MOLECULAR BASIS FOR THE ACUTE ERYTHROLEUKEMIAS INDUCED BY MURINE RETROVIRUSES

鼠逆转录病毒引起的急性红白血病的分子基础

• 批准号: 3939331
• 负责人: S K RUSCETTI
• 金额: --
• 依托单位: DIVISION OF CANCER BIOLOGY AND DIAGNOSIS
• 依托单位国家: 美国
• 资助国家: 美国
• 起止时间: 至
• 项目状态: 未结题
• 来源: https://reporter.nih.gov/project-details/3939331
• 关键词: B lymphocyte; Friend virus; Retroviridae disease; cell differentiation; cell growth regulation; cell membrane; colony stimulating factor; disease /disorder model; erythroleukemia; erythropoietin; gene expression; genetic mapping; molecular oncology; monoclonal antibody; neoplasm /cancer genetics; nucleic acid sequence; oncogenes; oncogenic virus; spleen; tissue /cell culture; viral leukemia; virus envelope; virus genetics; virus replication

The Friend strain of the spleen focus forming virus (SFFV) causes an acute erythroleukemia in mice. Studies have been aimed at defining the area(s) of the viral genome responsible for pathogenicity and erythroid cell specificity and determining the mechanism by which SFFV alters erythroid cell growth and differentiation. Using a Moloney MuLV-based retroviral vector, we have demonstrated that the SFFV env gene, when introduced into mice in the absence of other SFFV genes, is pathogenic. The disease induced is indistinguishabled from that induced by the entire SFFV genome, proving that the primary effect of the virus, which is to alter the requirements of erythroid cells for erythropoietin (Epo), is due solely to the product of its env gene. To further understand how the viral env gene product alters erythroid cells, we have continued our studies of variants of the virus, designated SFFVp and SFFVA, both of which induce acute erythroleukemia but differ in their effects on erythroid cells as well as in the processing of their env gene products. We were previously able to localize the biological and biochemical differences between the two viruses to a 678 bp region in the 3' half of the env gene. We have now further localized the critical region to a 120 bp fragment from the of the protein. Finally, we have attempted to understand how the SFFV envelope glycoprotein alters the requirements of erythroid cells for Epo by comparing normal and virus-infected cells for Epo receptors. Our results indicate that spleen cells from SFFVp-infected mice, which proliferate and differentiate in the apparent absence of Epo, have the same number of Epo receptors as normal erythroid cells, whereas spleen cells from SFFVA-infected mice, which proliferate better in the presence of Epo and which require Epo for differentiation, have 4 times as many Epo receptors. Cross-linking studies show no obvious quantitative differences in the receptors on normal and SFFV-infected cells.

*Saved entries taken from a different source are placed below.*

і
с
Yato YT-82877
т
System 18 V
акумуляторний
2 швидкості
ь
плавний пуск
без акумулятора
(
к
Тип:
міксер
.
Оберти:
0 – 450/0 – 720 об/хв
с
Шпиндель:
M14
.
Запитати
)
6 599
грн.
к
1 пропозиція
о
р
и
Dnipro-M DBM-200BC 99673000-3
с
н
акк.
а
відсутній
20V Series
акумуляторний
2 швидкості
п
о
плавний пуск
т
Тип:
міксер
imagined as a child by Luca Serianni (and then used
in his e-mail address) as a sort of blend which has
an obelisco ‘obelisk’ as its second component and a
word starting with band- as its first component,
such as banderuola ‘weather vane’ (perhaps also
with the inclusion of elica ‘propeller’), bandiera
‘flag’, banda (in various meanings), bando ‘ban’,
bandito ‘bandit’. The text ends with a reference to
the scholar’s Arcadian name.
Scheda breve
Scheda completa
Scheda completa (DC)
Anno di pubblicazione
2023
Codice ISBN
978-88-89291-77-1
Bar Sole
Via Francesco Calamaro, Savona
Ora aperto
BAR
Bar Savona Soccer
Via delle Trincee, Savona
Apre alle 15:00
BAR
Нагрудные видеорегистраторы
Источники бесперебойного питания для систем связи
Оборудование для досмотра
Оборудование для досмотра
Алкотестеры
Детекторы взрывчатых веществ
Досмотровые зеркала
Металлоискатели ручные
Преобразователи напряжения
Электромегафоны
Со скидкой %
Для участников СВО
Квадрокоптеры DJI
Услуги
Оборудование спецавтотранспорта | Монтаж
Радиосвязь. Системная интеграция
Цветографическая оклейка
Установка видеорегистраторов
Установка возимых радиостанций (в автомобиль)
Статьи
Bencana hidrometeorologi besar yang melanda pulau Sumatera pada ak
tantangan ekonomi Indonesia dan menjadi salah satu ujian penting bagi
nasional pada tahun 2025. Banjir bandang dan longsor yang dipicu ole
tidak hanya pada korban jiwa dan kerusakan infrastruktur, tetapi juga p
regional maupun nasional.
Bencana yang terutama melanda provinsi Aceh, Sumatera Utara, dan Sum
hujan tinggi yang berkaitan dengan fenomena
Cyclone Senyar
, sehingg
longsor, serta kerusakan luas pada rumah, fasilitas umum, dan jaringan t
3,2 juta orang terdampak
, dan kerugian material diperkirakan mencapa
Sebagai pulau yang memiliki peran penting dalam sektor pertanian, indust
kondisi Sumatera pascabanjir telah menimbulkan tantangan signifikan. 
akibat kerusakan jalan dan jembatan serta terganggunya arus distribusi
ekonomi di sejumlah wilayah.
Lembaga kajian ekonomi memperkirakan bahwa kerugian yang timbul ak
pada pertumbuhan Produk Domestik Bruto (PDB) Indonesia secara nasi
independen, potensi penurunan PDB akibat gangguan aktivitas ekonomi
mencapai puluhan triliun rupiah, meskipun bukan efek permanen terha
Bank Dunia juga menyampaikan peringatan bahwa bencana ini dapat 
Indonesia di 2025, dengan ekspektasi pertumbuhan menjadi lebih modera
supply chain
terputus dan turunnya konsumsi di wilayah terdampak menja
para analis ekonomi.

脾病灶形成病毒（SFFV）的Friend株引起 小鼠急性红白血病 研究的目的是 定义病毒基因组的区域， 致病性和红系细胞特异性， SFFV改变红系细胞生长的机制， 分化 使用基于Moloney MuLV的逆转录病毒载体， 证明了SFFV env基因，当引入小鼠时， 在没有其他SFFV基因的情况下，是致病性的。 疾病 诱导的与整个SFFV诱导的是不一致的 基因组，证明病毒的主要作用，这是 改变红系细胞对促红细胞生成素（Epo）的需求， 完全是由于其env基因的产物。 进一步了解 病毒env基因产物如何改变红系细胞，我们有 我们继续研究命名为SFFVp的病毒变体 和SFFVA，两者都诱导急性红白血病，但 不同的是它们对红系细胞的作用以及 加工它们的env基因产物。 我们以前能够 定位生物和生物化学之间的差异， 两种病毒的env基因3 ′端一半的678 bp区域。 我们 现在已经将关键区域进一步定位到120 bp， 从蛋白质的片段。 最后，我们试图 了解SFFV包膜糖蛋白如何改变 红系细胞对Epo的需求， Epo受体的病毒感染细胞。 我们的结果表明 来自SFFV β感染小鼠的脾细胞，其增殖并 在明显缺乏Epo的情况下区分，具有相同的 正常红系细胞的Epo受体数量，而脾 来自SFFVA感染的小鼠的细胞，它们在 Epo的存在和需要Epo分化，有4 是促红细胞生成素受体的两倍 交联研究表明， 在正常人和 SFFV感染的细胞。